Certain long-standing demands need also to be taken up immediately. It is no use to talk of piece-meal legislation for agricultural labour or of a provident fund for them. Their conditions of work and the nature of their employment calls for a comprehensive central legislation for agricultural labour on the model of the Kerala legislation that already exists since 1974. A draft Bill is already there since 1980. It is time it was tabled in Parliament.

 

In the same way, while the NDA government at the centre encouraged the large-scale import of labour-saving machinery like combine harvesters, it did nothing to provide alternative employment for those who lost their livelihood as a result of this. This must be redressed at once. Combine harvesters, threshing machines and the like can be given on loan to service cooperatives of agricultural labourers so that they are not left to starve.

 

Ultimately, land must be given to the landless before this planting season if everything else fails. The governments of Madhya Pradesh and Chattisgarh must honour their promise to regularise all Adivasi holdings in forests dating back to 1980 and to do away with the infamous Government Order of May 2002 dispossessing Adivasis of their land. Both the BJP and the Congress had promised to do this during the assembly elections. Now there is no reason for delay in ridding us of the infamous GO and the policies that go with it.

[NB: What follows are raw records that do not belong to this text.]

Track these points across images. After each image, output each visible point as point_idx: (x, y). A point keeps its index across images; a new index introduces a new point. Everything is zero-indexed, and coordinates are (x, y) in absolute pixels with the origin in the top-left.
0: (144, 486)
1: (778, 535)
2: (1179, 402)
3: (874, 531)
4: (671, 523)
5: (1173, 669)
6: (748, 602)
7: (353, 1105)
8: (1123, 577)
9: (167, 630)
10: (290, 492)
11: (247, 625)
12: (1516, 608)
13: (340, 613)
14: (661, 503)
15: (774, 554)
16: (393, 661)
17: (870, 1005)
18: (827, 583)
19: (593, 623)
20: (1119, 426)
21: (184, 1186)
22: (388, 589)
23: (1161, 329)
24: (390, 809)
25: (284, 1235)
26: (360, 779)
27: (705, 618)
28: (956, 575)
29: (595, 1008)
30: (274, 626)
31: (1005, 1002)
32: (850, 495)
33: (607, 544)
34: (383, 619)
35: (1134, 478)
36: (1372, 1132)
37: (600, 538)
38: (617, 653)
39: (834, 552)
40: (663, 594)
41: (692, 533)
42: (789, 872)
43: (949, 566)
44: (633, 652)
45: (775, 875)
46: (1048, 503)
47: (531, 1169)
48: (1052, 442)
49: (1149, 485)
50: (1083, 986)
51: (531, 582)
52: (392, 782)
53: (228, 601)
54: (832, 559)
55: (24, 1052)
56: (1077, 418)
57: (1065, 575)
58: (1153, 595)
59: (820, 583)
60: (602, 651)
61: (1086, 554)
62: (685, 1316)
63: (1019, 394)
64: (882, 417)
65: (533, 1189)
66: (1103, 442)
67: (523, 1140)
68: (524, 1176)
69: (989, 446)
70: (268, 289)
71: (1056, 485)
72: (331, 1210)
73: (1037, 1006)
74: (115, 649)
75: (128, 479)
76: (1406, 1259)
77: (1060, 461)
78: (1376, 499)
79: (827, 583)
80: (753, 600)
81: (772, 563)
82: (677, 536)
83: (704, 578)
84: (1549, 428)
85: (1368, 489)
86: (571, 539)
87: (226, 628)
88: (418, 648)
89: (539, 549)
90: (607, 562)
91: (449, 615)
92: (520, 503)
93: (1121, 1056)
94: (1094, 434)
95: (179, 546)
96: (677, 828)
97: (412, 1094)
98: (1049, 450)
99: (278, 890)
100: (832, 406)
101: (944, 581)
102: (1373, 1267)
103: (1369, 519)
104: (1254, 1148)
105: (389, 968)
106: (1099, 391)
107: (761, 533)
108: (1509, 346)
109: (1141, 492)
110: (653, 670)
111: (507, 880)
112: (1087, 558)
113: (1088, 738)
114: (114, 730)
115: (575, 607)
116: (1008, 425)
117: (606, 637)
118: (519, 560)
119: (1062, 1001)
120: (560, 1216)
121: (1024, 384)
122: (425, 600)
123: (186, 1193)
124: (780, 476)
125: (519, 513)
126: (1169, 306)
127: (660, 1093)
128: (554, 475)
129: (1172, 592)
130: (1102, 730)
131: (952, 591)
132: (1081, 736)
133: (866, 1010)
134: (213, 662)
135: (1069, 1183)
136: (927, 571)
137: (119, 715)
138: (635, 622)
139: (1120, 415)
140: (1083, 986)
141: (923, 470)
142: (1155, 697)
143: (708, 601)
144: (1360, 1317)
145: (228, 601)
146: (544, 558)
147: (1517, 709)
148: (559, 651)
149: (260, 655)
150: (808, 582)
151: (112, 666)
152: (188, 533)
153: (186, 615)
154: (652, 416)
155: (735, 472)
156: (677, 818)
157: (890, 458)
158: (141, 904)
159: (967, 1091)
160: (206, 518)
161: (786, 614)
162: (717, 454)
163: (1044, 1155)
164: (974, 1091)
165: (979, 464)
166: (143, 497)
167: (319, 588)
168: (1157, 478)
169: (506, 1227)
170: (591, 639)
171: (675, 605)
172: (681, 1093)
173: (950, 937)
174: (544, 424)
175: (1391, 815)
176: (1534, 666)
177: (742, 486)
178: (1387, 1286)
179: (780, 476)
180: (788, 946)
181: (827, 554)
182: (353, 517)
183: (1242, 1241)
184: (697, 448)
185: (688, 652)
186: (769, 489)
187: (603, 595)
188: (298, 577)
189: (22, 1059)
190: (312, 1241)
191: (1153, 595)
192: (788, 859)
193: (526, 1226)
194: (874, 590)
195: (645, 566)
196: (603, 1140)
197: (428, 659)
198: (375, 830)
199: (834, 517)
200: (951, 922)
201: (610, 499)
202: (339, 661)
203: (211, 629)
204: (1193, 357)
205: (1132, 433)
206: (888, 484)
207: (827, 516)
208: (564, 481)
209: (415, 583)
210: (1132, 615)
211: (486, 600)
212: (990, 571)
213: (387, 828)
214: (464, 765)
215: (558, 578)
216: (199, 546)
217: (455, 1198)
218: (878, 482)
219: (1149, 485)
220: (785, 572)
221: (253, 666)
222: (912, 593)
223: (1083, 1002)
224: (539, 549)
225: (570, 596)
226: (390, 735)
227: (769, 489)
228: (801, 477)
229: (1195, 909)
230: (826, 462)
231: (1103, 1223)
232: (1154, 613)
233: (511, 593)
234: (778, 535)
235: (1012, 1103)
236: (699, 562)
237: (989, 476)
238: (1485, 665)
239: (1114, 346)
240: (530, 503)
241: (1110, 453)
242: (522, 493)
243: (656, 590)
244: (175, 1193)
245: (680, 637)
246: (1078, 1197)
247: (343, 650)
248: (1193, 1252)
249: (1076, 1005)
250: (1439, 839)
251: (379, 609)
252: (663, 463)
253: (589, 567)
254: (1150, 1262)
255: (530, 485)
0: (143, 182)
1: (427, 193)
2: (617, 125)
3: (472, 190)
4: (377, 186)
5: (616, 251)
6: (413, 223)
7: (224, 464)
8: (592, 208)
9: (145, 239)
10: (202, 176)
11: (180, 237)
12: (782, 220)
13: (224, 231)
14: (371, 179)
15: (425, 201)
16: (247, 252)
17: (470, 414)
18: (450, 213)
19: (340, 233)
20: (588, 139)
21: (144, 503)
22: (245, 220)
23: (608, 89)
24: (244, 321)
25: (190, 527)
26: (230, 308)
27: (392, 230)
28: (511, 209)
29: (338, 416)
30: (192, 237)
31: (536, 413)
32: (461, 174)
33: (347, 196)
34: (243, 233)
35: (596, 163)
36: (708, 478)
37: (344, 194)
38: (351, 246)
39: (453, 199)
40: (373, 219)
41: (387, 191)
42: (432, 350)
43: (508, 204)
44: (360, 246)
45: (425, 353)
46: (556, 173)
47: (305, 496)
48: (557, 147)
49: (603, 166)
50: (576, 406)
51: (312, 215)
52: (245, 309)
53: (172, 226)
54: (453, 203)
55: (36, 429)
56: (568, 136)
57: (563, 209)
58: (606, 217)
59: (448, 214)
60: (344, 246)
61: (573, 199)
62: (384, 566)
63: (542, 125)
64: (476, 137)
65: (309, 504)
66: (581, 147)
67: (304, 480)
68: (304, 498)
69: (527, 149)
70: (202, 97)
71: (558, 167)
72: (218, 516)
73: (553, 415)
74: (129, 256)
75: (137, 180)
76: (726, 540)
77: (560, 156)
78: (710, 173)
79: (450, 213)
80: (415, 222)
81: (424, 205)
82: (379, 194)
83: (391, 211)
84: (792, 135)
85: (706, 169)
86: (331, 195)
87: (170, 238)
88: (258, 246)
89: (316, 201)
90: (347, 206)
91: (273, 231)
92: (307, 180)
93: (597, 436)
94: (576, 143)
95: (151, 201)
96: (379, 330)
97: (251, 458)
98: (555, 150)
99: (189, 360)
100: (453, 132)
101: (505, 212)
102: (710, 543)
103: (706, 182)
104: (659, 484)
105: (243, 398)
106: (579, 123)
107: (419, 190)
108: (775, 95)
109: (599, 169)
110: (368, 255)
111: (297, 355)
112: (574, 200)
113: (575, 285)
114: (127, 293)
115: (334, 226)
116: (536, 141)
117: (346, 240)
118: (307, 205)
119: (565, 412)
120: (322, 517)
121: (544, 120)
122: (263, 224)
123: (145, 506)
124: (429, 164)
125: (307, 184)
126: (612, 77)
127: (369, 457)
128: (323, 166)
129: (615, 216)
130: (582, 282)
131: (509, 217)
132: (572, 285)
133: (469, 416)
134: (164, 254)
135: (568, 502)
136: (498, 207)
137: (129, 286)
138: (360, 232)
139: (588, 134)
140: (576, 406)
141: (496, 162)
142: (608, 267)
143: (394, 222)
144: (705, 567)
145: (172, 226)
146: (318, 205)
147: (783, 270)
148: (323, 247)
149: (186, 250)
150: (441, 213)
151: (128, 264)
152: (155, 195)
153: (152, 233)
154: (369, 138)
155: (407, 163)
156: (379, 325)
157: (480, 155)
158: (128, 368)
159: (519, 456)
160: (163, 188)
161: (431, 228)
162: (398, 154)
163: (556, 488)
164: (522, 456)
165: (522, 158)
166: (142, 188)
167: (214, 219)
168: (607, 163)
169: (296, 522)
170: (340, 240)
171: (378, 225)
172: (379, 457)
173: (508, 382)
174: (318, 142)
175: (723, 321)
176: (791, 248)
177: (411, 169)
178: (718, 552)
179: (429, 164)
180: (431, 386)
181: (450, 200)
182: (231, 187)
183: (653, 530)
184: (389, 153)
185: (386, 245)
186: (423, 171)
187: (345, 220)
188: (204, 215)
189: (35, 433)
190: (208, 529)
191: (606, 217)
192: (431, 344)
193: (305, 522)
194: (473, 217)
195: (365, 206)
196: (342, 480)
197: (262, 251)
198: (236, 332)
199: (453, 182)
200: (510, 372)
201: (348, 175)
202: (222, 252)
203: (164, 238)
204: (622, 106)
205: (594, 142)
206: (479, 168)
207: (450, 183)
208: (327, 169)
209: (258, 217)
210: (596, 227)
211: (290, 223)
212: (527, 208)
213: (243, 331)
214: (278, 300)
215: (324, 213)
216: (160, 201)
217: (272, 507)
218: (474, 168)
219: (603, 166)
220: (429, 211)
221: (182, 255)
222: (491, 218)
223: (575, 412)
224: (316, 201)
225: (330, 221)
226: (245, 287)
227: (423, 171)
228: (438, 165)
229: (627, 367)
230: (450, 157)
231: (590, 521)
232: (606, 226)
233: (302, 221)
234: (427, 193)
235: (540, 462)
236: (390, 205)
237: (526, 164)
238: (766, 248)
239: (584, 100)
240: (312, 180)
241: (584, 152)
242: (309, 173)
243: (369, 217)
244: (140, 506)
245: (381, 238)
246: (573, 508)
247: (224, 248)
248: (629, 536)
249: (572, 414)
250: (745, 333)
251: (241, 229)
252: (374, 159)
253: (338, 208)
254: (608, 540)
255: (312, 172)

In fact, the recent statements of members of the government at the centre that foreign investment in agriculture will be welcomed should serve a warning to us that the rights of the Adivasis and small farmers must be protected. These global agro-monopolies are notorious for land grabbing. And the problems being faced by the Zimbabwe government and those of many Central American republics, not to speak of the rape of the forests of Brazil and Borneo should serve as a warning to us that the damage done to peoples rights and the environment is far greater than the profits from such ventures.

 

Similarly, by deregulating the leather trade and textile production, the NDA government brought ruin to the small producer at the hands of wholesalers and exporters. What is required now is to immediately identify weavers of special hand-woven fabrics like Varanasi Saris, Gadwal Saris, Chanderi and Kanjeevaram and Muga silks, give them identity cards, and a production loan of Rs 50,000 with subsidized raw materials and assured sales from government outlets that the NDA and their allies had closed down. An immediate provision of Rs 50,000 per weaver as a loan without interest will save them from suicide. Both in Varanasi and Andhra there are almost daily reports of weavers committing suicide. So help to weavers on a war footing is a dire necessity.

 

The government that has come to power at the centre must infuse confidence among the poor but productive sections of our society. It would do better to give credit and subsidized inputs and buy output at remunerative prices for farmers (most of whom hold less than four hectares each) to revive our flagging agrarian production. Food for work programmes are required to liven up rural development and bring life to the vast mass of the rural unemployed. At the same time small producers whose products can be launched globally or have already got a global market, as in the case of our leather and textile cottage industry, should be given immediate funds to produce. This will not only provide impetus for domestic production, but the mass market it will generate for the necessaries of life will help India shine better than the plunder by multinationals ever can. The summer is a particularly hard time for the vast mass of our working people. The government must act fast to ensure they are able to face it.